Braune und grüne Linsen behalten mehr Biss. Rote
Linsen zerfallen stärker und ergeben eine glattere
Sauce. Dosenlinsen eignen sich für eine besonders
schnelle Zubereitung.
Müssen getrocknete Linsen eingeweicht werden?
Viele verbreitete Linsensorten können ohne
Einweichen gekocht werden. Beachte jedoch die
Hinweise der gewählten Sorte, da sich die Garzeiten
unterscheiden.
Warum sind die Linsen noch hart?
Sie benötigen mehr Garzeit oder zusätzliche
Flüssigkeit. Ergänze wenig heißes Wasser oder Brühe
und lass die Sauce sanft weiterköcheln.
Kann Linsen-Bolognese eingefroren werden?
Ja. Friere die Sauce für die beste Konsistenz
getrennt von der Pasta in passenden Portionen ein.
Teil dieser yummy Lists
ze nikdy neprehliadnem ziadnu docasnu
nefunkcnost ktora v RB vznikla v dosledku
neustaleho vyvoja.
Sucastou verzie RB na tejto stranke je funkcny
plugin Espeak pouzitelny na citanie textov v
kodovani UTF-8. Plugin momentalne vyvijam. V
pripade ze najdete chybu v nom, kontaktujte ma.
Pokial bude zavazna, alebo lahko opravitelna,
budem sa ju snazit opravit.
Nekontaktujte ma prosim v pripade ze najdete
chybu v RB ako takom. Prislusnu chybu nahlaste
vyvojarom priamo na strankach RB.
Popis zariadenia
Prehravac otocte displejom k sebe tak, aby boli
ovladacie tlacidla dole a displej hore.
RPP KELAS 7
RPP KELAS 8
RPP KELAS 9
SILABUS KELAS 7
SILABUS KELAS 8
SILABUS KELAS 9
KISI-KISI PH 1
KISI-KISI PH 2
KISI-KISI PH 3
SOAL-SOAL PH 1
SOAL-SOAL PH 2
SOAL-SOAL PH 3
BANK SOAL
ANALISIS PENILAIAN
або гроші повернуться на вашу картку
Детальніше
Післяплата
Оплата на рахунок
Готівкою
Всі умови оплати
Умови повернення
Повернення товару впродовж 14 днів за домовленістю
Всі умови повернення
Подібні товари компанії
◇ ◇ ◇ ◇ ◇
Goal of the exercise
Reproduce every line of the records above without changing anything.

Worked solution
Braune und grüne Linsen behalten mehr Biss. Rote
Linsen zerfallen stärker und ergeben eine glattere
Sauce. Dosenlinsen eignen sich für eine besonders
schnelle Zubereitung.
Müssen getrocknete Linsen eingeweicht werden?
Viele verbreitete Linsensorten können ohne
Einweichen gekocht werden. Beachte jedoch die
Hinweise der gewählten Sorte, da sich die Garzeiten
unterscheiden.
Warum sind die Linsen noch hart?
Sie benötigen mehr Garzeit oder zusätzliche
Flüssigkeit. Ergänze wenig heißes Wasser oder Brühe
und lass die Sauce sanft weiterköcheln.
Kann Linsen-Bolognese eingefroren werden?
Ja. Friere die Sauce für die beste Konsistenz
getrennt von der Pasta in passenden Portionen ein.
Teil dieser yummy Lists
ze nikdy neprehliadnem ziadnu docasnu
nefunkcnost ktora v RB vznikla v dosledku
neustaleho vyvoja.
Sucastou verzie RB na tejto stranke je funkcny
plugin Espeak pouzitelny na citanie textov v
kodovani UTF-8. Plugin momentalne vyvijam. V
pripade ze najdete chybu v nom, kontaktujte ma.
Pokial bude zavazna, alebo lahko opravitelna,
budem sa ju snazit opravit.
Nekontaktujte ma prosim v pripade ze najdete
chybu v RB ako takom. Prislusnu chybu nahlaste
vyvojarom priamo na strankach RB.
Popis zariadenia
Prehravac otocte displejom k sebe tak, aby boli
ovladacie tlacidla dole a displej hore.
RPP KELAS 7
RPP KELAS 8
RPP KELAS 9
SILABUS KELAS 7
SILABUS KELAS 8
SILABUS KELAS 9
KISI-KISI PH 1
KISI-KISI PH 2
KISI-KISI PH 3
SOAL-SOAL PH 1
SOAL-SOAL PH 2
SOAL-SOAL PH 3
BANK SOAL
ANALISIS PENILAIAN
або гроші повернуться на вашу картку
Детальніше
Післяплата
Оплата на рахунок
Готівкою
Всі умови оплати
Умови повернення
Повернення товару впродовж 14 днів за домовленістю
Всі умови повернення
Подібні товари компанії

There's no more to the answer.